La duchesse de la Torre était en proie à une agitation extrême, elle écoutait le capitaine avec une impatience fébrile ; tout à coup elle s’élança vivement vers lui et lui secouant violemment le bras :

— Monsieur, s’écria-t-elle, si incroyable que soit tout ce que vous nous avez dit, je ne sais pourquoi il me semble qu’il doit y avoir au fond de tout cela, une vérité terrible ; eh bien ! j’ai, moi aussi, un mot à vous dire ; ce mot le voici : il faut par tous les moyens que j’arrive à prouver que vous avez menti ; que cet enfant prétendu n’a jamais existé ; ou que mon frère, dont le caractère implacable m’a souvent effrayée, ait réellement poussé sa vengeance à l’extrême ; vous vous êtes emparé, dites vous, d’un flibustier, facilitez-moi une entrevue avec cet homme ; peut-être par lui apprendrai-je ce que j’ai un si grand intérêt à savoir ?

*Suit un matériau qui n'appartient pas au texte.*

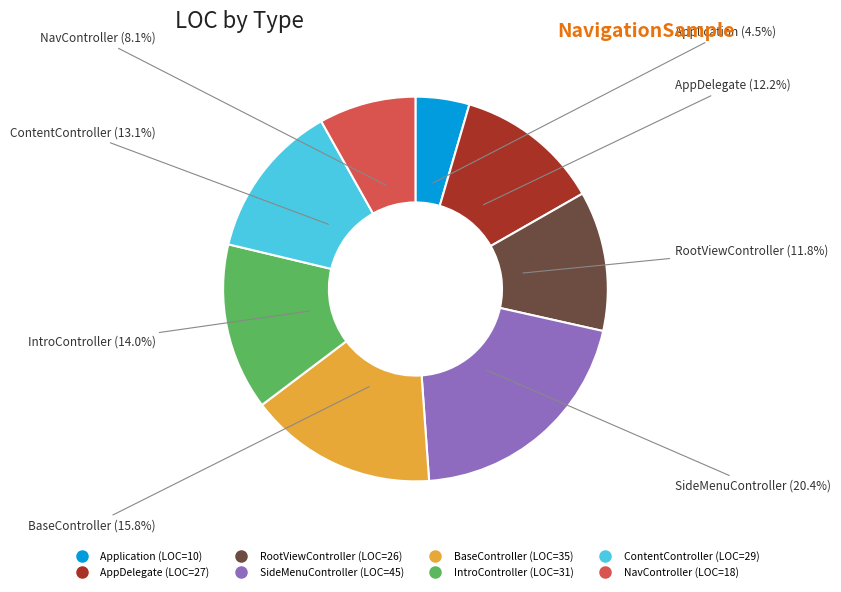

Count the number of slices in the pie.

8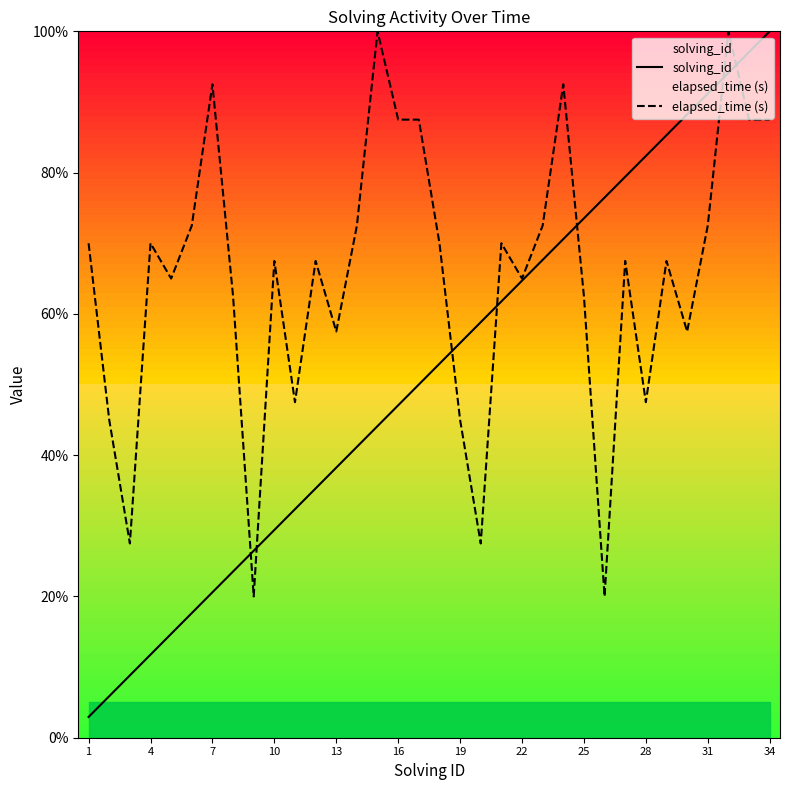

The solving_id series shows 91.2 at 31. True or false?

True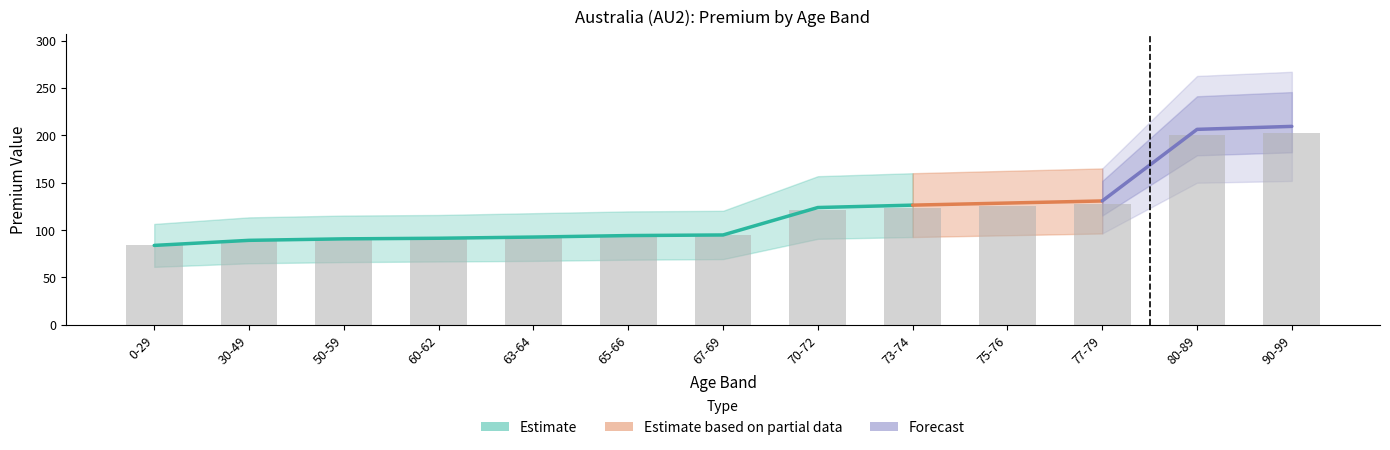

At which label does 31D first exceed 94?

67-69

— Vous le connaissez donc ?

— Que vous importe ?

— Il m’importe si bien, madame, que nul autre que moi ne verra ce frère de la Côte, du moins jusqu’à ce que j’aie eu avec lui une conversation confidentielle ; adieu madame ; vous monsieur le duc, au revoir ; vous regretterez avant quarante-huit heures, les insultes que vous m’avez prodiguées ; je venais vers vous, plein d’indulgence ; disposé à vous servir ; vous avez méconnu mes intentions. Eh bien ! soit, puisque vous le voulez, je serai votre ennemi.

— Monsieur, un mot encore, s’écria la duchesse avec prière.

— Il est trop tard, madame, je retrouverai mon fils malgré vous ; cette vengeance à laquelle j’avais renoncé, puisque vous m’y forcez, je la pousserai jusqu’au bout, et comme vous avez été implacable, je le serai : adieu !

Après avoir prononcé ces paroles d’un ton de menace effrayant, il sortit en refermant violemment la porte derrière lui.

La duchesse poussa un cri étouffé et tomba à la renverse, en proie à une horrible crise nerveuse.